> **To-do item**:
Exactly reproduce the lines from the line containing "wire d1, d2, d3, d4, d5, d6, d7;" to the end of the data below, inclusive, and nothing else.

[Source records]
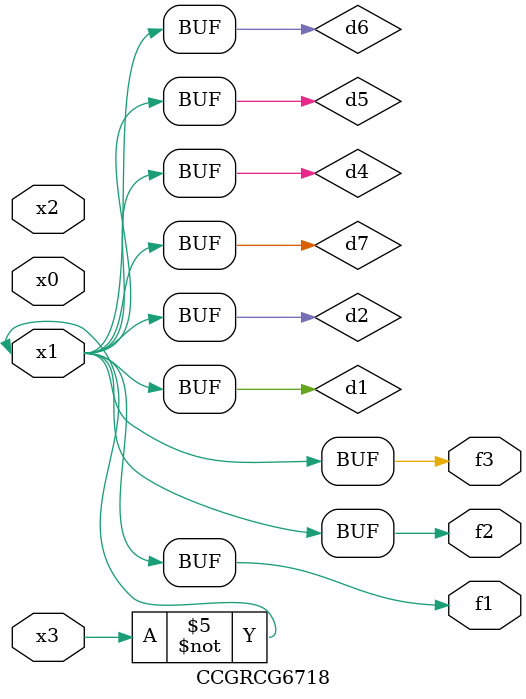
<source format=v>
module CCGRCG6718(
	input x0, x1, x2, x3,
	output f1, f2, f3
);

	wire d1, d2, d3, d4, d5, d6, d7;

	not (d1, x3);
	buf (d2, x1);
	xnor (d3, d1, d2);
	nor (d4, d1);
	buf (d5, d1, d2);
	buf (d6, d4, d5);
	nand (d7, d4);
	assign f1 = d6;
	assign f2 = d7;
	assign f3 = d6;
endmodule

</source>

> **Solution to the problem**:
	wire d1, d2, d3, d4, d5, d6, d7;

	not (d1, x3);
	buf (d2, x1);
	xnor (d3, d1, d2);
	nor (d4, d1);
	buf (d5, d1, d2);
	buf (d6, d4, d5);
	nand (d7, d4);
	assign f1 = d6;
	assign f2 = d7;
	assign f3 = d6;
endmodule

</source>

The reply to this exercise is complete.